San Jose fire academy trains recruits to respond to COVID-19 outbreak
San Jose firefighters in training. Photo courtesy of San Jose.

    Despite the deadly coronavirus infecting more than a dozen fire officials, the San Jose Fire Department has filled its latest training academy with nearly twice as many firefighter recruits to help the COVID-19 response — albeit with face masks and physical distancing.

    The fire training academy, which began in late March, has 24 fire recruits and will soon fill a void in the department as first responders fight to contain the contagious coronavirus. As of Wednesday, the disease had killed 46 people and infected 1,380 more across the county.

    “We are a people-based service,” Fire Chief Robert Sapien told San José Spotlight. “It takes human capital to staff our fire engines and fire trucks to keep our services going. As we looked out at the COVID pandemic and some of the potential timelines, we really didn’t see a short-term deferral as possible.”

    So far, 15 personnel in the fire department have tested positive for the virus, the most of any fire department in the Bay Area, the Mercury News reported. While most are firefighters, some civilian staff are among the cases. Another 11 people are being monitored, officials said.

    But the added recruits could also help ameliorate staffing shortages prior to coronavirus, Sapien said, which included 40 firefighter vacancies. Today, the fire department has about 700 firefighters.

    In San Francisco, 45 firefighters graduated from their academy on Feb. 28, according to fire Lt. John Choy. They are now responding to fire and emergency medical calls amid the pandemic, where there are 622 cases and 9 deaths from COVID-19 as of Tuesday. But no San Francisco firefighters have contracted the virus.

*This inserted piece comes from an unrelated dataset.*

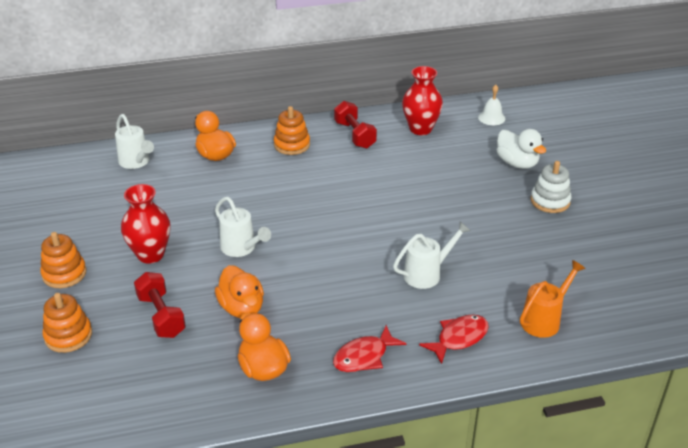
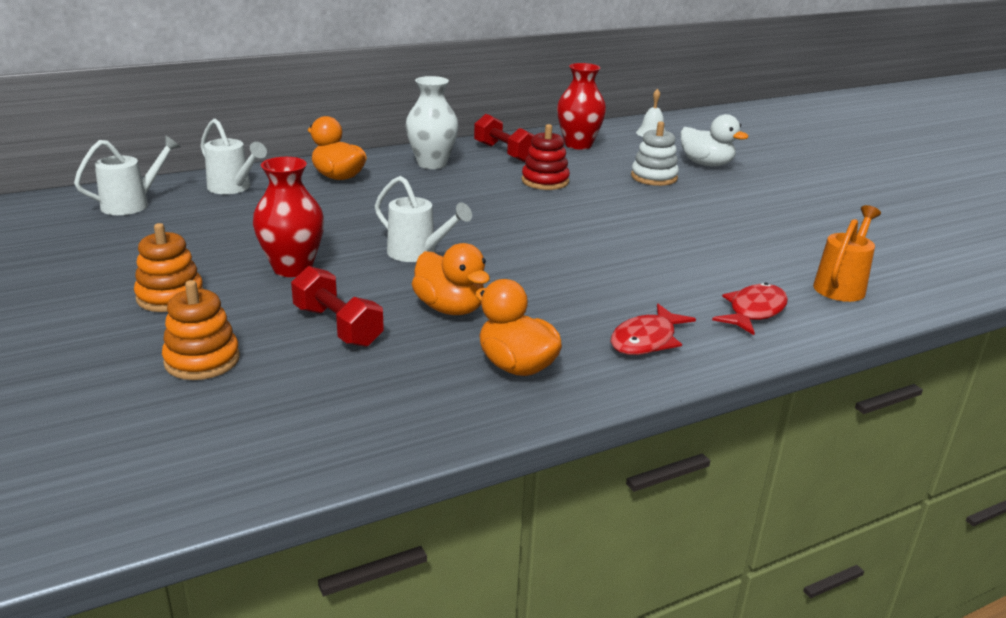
camera: 15 degrees left, 10 degrees down
(292, 145) = (432, 164): orange stacking toy -> white vase
(371, 174) = (545, 181): none -> red stacking toy
(427, 274) = (671, 258): white watering can -> white watering can (132, 204)
(550, 201) = (766, 190): white stacking toy -> white stacking toy (654, 177)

    Still, the San Francisco Fire Department does not plan to have another academy anytime soon.

    The new San Jose fire recruits are trained as either emergency medical technicians or paramedics, Sapien said. In their 18-week program, they will follow the state Fire Marshal’s curriculum. However, Sapien called this specific class unique because of physical distancing measures to coincide with Santa Clara County’s public health orders.

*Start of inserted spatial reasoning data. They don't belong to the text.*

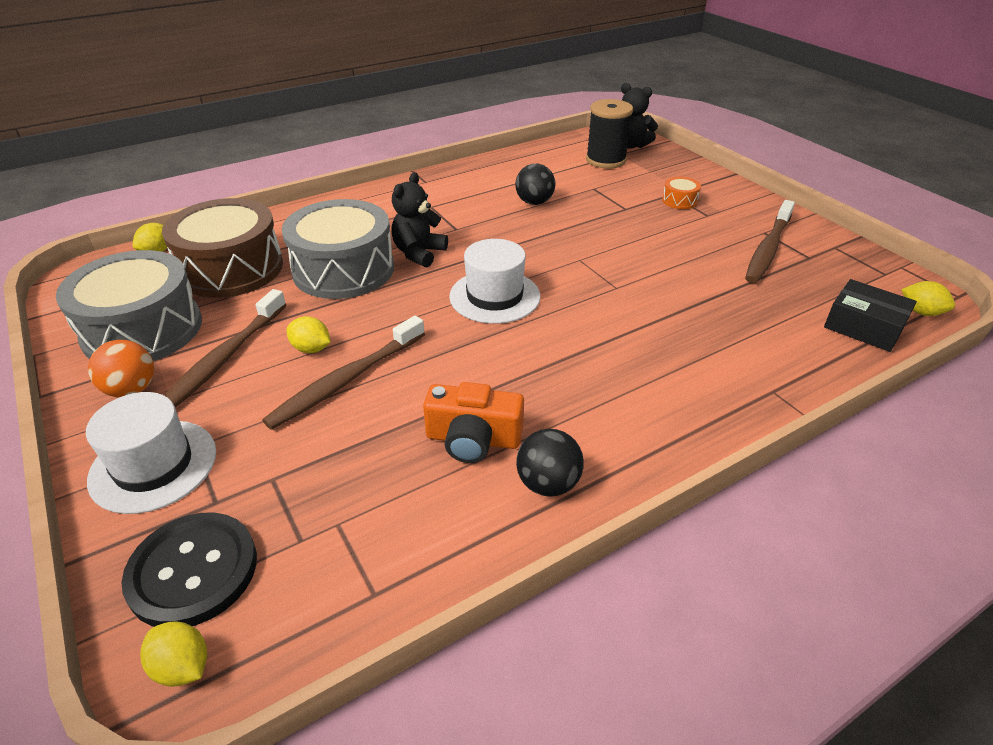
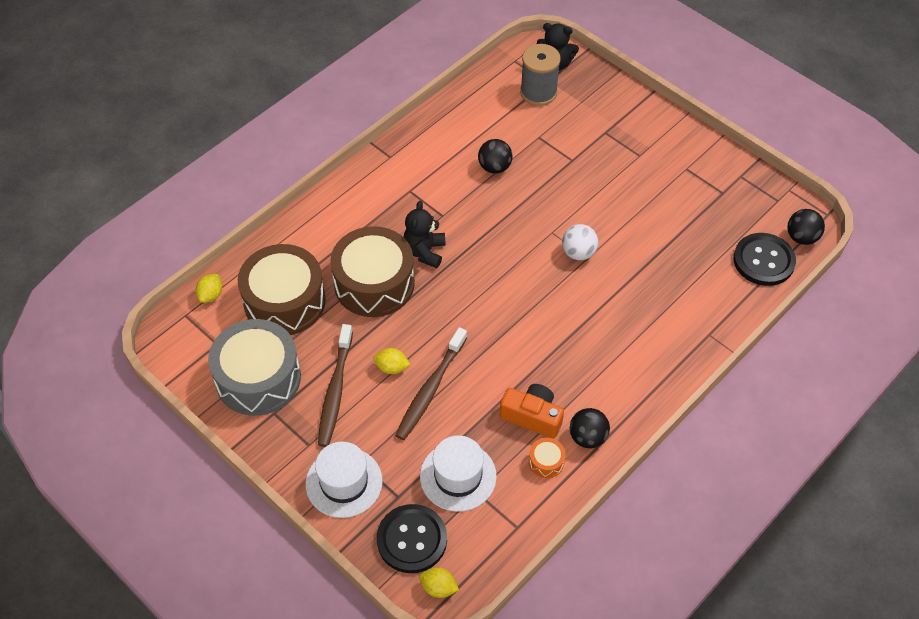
camera: 15 degrees left, 15 degrees up
(132, 389) = (289, 431): orange ball -> none
(343, 270) = (374, 283): grey drum -> brown drum
(473, 439) = (532, 416): orange camera -> orange camera turned 150 degrees counterclockwise
(494, 296) = (501, 287): white hat -> white hat (458, 476)
(605, 160) = (538, 92): black spool -> grey spool
(606, 281) = (578, 253): none -> white ball
(679, 200) = (613, 140): orange drum -> orange drum (546, 462)
(768, 249) = (691, 189): brown toothbrush -> none
(864, 326) = (763, 261): black box -> black button
(921, 312) = (801, 237): yellow lemon -> black ball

    Before entering San Jose fire stations each morning, firefighters and recruits also get their temperatures checked since fever is a symptom of COVID-19. Recruits are also cleaning throughout the day, Sapien added, and off-going shifts sanitize stations before new shifts arrive.

    The San Jose Fire Department’s academy is proceeding to help prepare future firefighters to respond to COVID-19. (Photo courtesy of the San Jose Fire Department)

    San Jose firefighters have had to change how they respond to emergency calls, too, with increased cases within the department.

    Firefighters — often the first to respond in medical emergencies — now limit contact with patients before an ambulance arrives. The ones who do work with patients are now wearing full personal protective equipment, which includes masks, gowns and gloves. Limiting contact, Sapien says, helps reduce exposure and preserve PPE, which has been undersupplied throughout the U.S.

    The fire chief expects there will be more positive cases of COVID-19 in Santa Clara County into the fall, in time for a new academy to begin serving San Jose.

    While social distancing and other unusual measures make training new firefighters more difficult, Sapien says events like the pandemic build camaraderie.

    A 30-year veteran of the fire department, he remembers serving as an academy training officer days after the 9/11 terrorist attacks, when 412 emergency workers died, including 343 firefighters and another 200 who died from health-related complications since the tragic attack.

    “What we saw was a class very focused very early and very intent on being excellent,” he said. “I really feel like this class is starting to do the same. They know the community needs them.”